▼▼▼

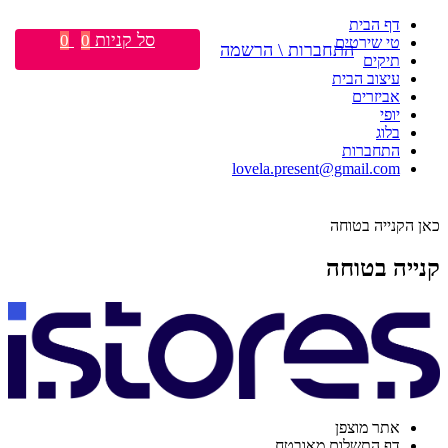
דף הבית
סל קניות
0
0
טי שירטים
התחברות \ הרשמה
תיקים
עיצוב הבית
אביזרים
יופי
בלוג
התחברות
lovela.present@gmail.com
כאן הקנייה בטוחה
קנייה בטוחה
אתר מוצפן
דף התשלום מאובטח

▲▲▲

# PROBLEM TO SOLVE
Copy the text of these records line for line, leaving out the pictures.

# PROBLEM SOLUTION
דף הבית
סל קניות
0
0
טי שירטים
התחברות \ הרשמה
תיקים
עיצוב הבית
אביזרים
יופי
בלוג
התחברות
lovela.present@gmail.com
כאן הקנייה בטוחה
קנייה בטוחה
אתר מוצפן
דף התשלום מאובטח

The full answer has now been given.